Children in Bangladesh’s Chittagong Hill Tracts are learning to read and write their own language for the first time in preschools supported by Save the Children. Photo credit: GMB Akash/Panos

Children in Bangladesh’s Chittagong Hill Tracts are learning to read and write their own language for the first time in preschools supported by Save the Children.
Photo credit: GMB Akash/Panos

Language of instruction can be frustrating. The evidence says children learn based on what’s familiar to them. This ideally means teaching in children’s mother tongue, and at worst teaching in a language frequently used in children’s lives. Poor rural children, exposed mainly to local language, need to be taught through local language. However, an estimated 200 million children in multilingual countries are taught in an international, national or regional language which they don’t use at home, and which many can’t understand beyond a very basic level. It’s hard to believe that parents and governments put up with such a waste of time and effort. Yet decision makers often resist improvements to school language, citing political and financial obstacles.
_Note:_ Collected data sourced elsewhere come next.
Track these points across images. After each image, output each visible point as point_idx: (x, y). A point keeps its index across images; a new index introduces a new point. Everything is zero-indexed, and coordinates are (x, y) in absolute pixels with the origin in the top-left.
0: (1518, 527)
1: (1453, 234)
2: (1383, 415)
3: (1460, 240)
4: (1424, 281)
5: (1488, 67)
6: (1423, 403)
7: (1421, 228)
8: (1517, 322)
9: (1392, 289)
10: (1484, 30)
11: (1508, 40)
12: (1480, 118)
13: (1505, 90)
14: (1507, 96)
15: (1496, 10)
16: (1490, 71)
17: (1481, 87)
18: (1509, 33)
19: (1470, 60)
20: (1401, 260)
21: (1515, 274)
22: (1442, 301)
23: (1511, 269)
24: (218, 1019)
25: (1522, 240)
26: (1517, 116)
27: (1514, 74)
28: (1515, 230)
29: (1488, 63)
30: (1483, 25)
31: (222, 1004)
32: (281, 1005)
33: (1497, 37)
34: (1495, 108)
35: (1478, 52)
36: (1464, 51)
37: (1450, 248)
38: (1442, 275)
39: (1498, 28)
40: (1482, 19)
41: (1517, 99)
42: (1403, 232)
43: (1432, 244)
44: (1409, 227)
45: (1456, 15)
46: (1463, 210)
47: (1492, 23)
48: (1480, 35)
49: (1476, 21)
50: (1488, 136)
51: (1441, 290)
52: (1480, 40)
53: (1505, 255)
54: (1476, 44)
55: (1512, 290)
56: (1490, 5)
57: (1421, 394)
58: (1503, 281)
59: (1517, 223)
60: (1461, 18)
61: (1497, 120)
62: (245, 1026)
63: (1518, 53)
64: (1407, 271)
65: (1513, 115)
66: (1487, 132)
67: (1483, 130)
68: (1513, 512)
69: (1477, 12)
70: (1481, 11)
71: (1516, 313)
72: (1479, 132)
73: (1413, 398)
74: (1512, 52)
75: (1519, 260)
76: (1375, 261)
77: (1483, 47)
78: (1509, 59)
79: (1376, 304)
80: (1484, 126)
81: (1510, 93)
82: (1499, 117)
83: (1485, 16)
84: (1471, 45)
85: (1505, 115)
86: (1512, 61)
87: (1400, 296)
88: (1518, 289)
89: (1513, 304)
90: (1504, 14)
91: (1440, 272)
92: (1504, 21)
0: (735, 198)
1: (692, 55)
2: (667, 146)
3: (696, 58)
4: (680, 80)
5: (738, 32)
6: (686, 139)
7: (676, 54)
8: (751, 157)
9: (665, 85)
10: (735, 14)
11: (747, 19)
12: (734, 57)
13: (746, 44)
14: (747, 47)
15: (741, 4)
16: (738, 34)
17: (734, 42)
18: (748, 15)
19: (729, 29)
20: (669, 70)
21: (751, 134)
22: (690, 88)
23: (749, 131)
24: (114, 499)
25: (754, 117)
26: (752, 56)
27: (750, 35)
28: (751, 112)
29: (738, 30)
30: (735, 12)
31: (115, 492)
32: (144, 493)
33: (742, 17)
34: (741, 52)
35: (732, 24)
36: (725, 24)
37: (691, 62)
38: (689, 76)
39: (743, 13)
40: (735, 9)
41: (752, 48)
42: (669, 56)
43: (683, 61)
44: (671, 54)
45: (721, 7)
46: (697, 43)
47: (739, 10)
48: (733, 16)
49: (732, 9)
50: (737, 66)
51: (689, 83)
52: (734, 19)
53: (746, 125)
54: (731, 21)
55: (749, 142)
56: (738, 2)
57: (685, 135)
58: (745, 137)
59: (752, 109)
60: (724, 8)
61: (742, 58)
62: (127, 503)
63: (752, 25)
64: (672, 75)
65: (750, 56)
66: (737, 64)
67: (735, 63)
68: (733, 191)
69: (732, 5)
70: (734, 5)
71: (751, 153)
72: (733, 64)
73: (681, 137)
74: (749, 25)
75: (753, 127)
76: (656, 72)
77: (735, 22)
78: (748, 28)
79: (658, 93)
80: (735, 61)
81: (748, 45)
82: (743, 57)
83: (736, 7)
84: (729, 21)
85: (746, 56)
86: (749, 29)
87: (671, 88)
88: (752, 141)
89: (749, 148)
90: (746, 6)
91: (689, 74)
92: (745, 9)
Education advisers like me, working on programmes in low-income multilingual countries, can end up quiet in the face of resistance.  When learning outcomes are low, I find myself muttering, “things might have turned out better if we’d taught the kids in a language they understood!” So can experts take a more constructive approach where children aren’t familiar with the language of instruction?

Seeking out and sharing the large body of evidence on how to shift towards teaching in familiar languages is a vital first step. But a purely evidence-based approach doesn’t always work. If it did, more countries would have moved to mother tongue-based multilingual education systems, based on over 50 years of research data.

It can help to recognise that an inclusive approach to language in education may trigger fears about competition. Language can be a tool to deny other people educational success. If my children already speak the language of instruction and other children don’t, my children are at a huge advantage. If I’m an education official from a group which uses English or the national language at home, I have no immediate incentive to support change.

Longer-term incentives are the national stability and economic growth which come from expanding learning for all. Recognising this can be hard when education has previously worked to select administrators or leaders, rather than giving everyone the range of skills a country needs to shift economic and social gear. Bringing everyone into education means reshaping schools so they work for everyone. Getting decision makers to see that school language is central to these efforts can help justify investment in local-language teaching.

Experts should also focus on the mechanics of teaching children the other languages they need. International, national and regional languages are crucial to the future of most low and middle income countries. Older models of education, exported from colonial countries, don’t build on the language skills people use outside school. Education programmes should help primary school teachers teach second languages, building on children’s everyday linguistic interactions. We should be developing teacher training modules to strengthen children’s first and second language skills, and pushing for better supply of relevant reading materials in multiple languages. Perhaps then we can reassure ourselves that we are helping to stop school language laying waste to children’s education.